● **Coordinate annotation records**

((

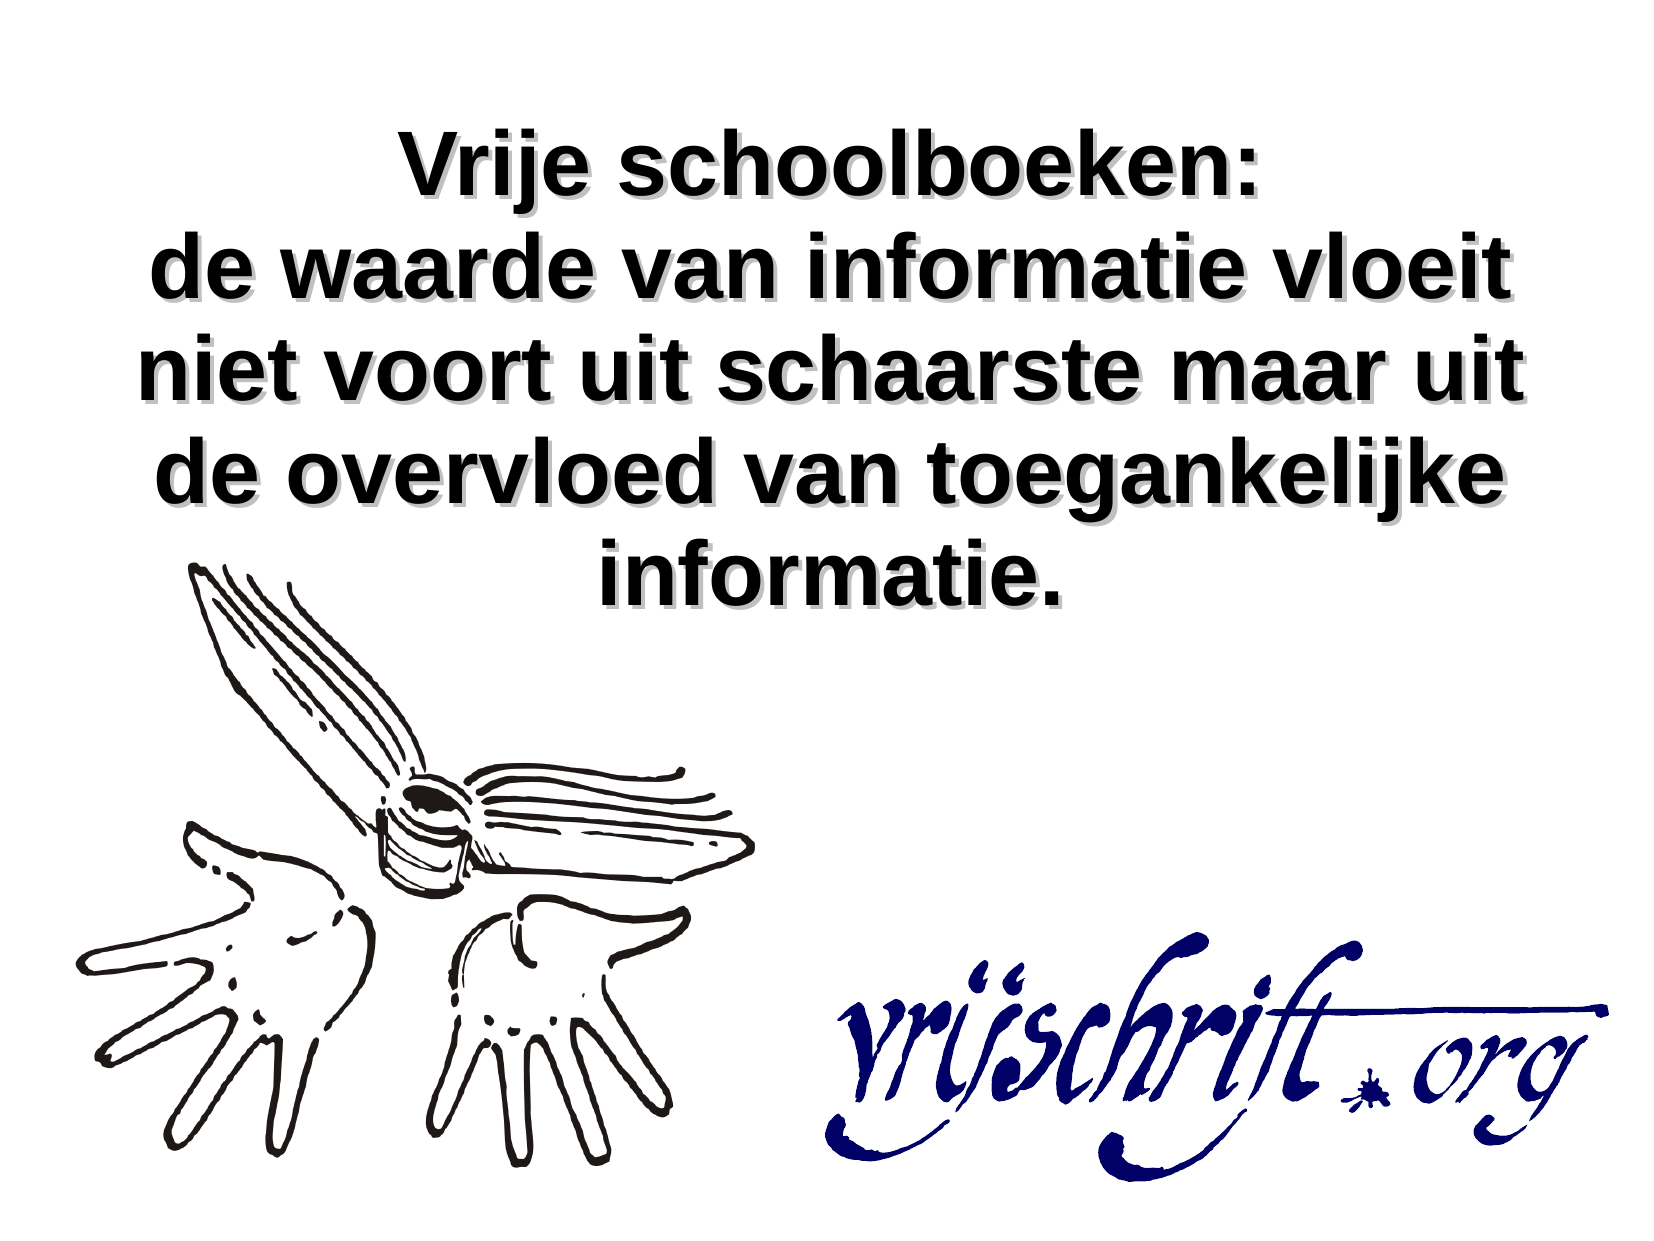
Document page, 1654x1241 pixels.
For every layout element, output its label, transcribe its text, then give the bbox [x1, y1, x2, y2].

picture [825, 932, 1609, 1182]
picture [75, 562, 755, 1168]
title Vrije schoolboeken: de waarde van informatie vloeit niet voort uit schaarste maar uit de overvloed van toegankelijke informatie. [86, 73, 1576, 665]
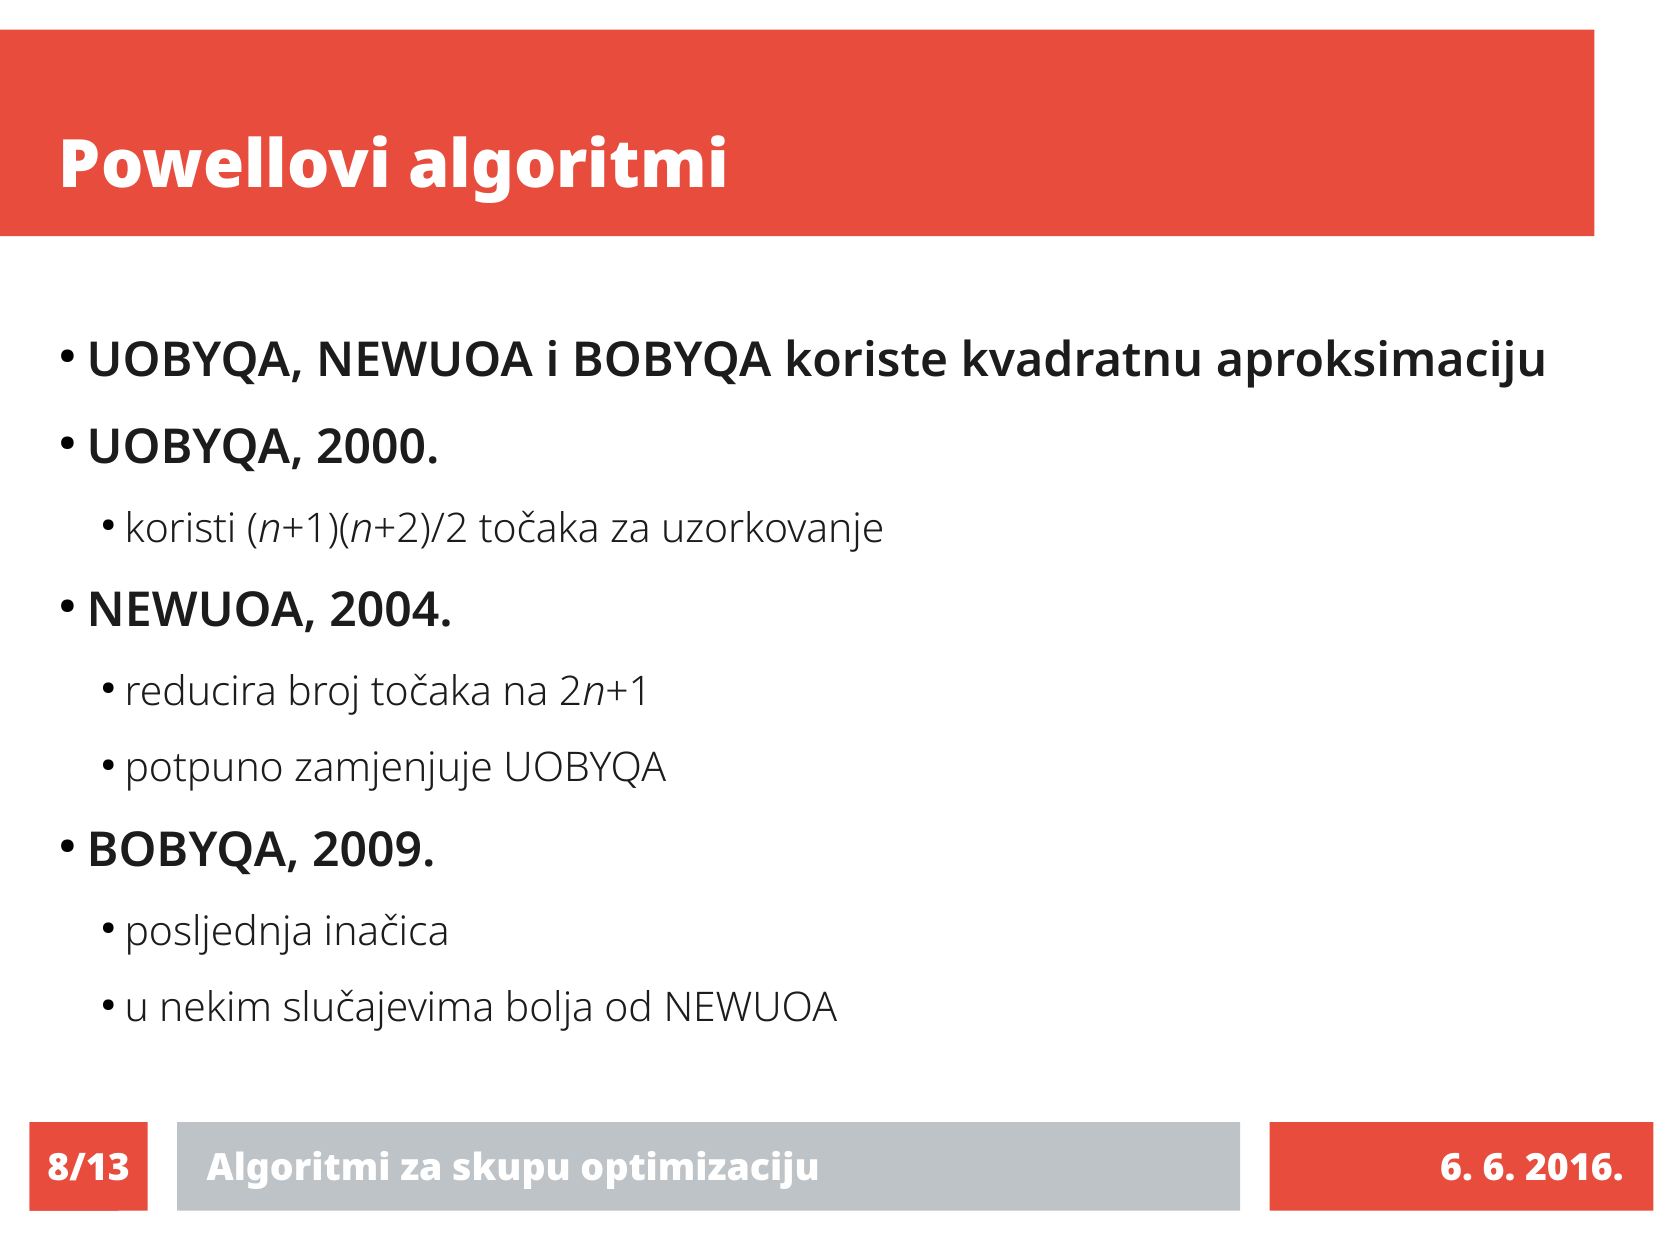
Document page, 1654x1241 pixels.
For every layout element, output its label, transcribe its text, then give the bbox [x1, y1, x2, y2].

))

Rewrite all the items with "Document page" changed to "Scanned page" and everything else left as it is. Leave the pictures out of your answer.

Scanned page, 1654x1241 pixels.
For every layout element, output its label, transcribe its text, then give the bbox [x1, y1, x2, y2].

picture [825, 932, 1609, 1182]
picture [75, 562, 755, 1168]
title Vrije schoolboeken: de waarde van informatie vloeit niet voort uit schaarste maar uit de overvloed van toegankelijke informatie. [86, 73, 1576, 665]
Scanned page, 1654x1241 pixels.
For every layout element, output its label, transcribe its text, then give the bbox [x1, y1, x2, y2].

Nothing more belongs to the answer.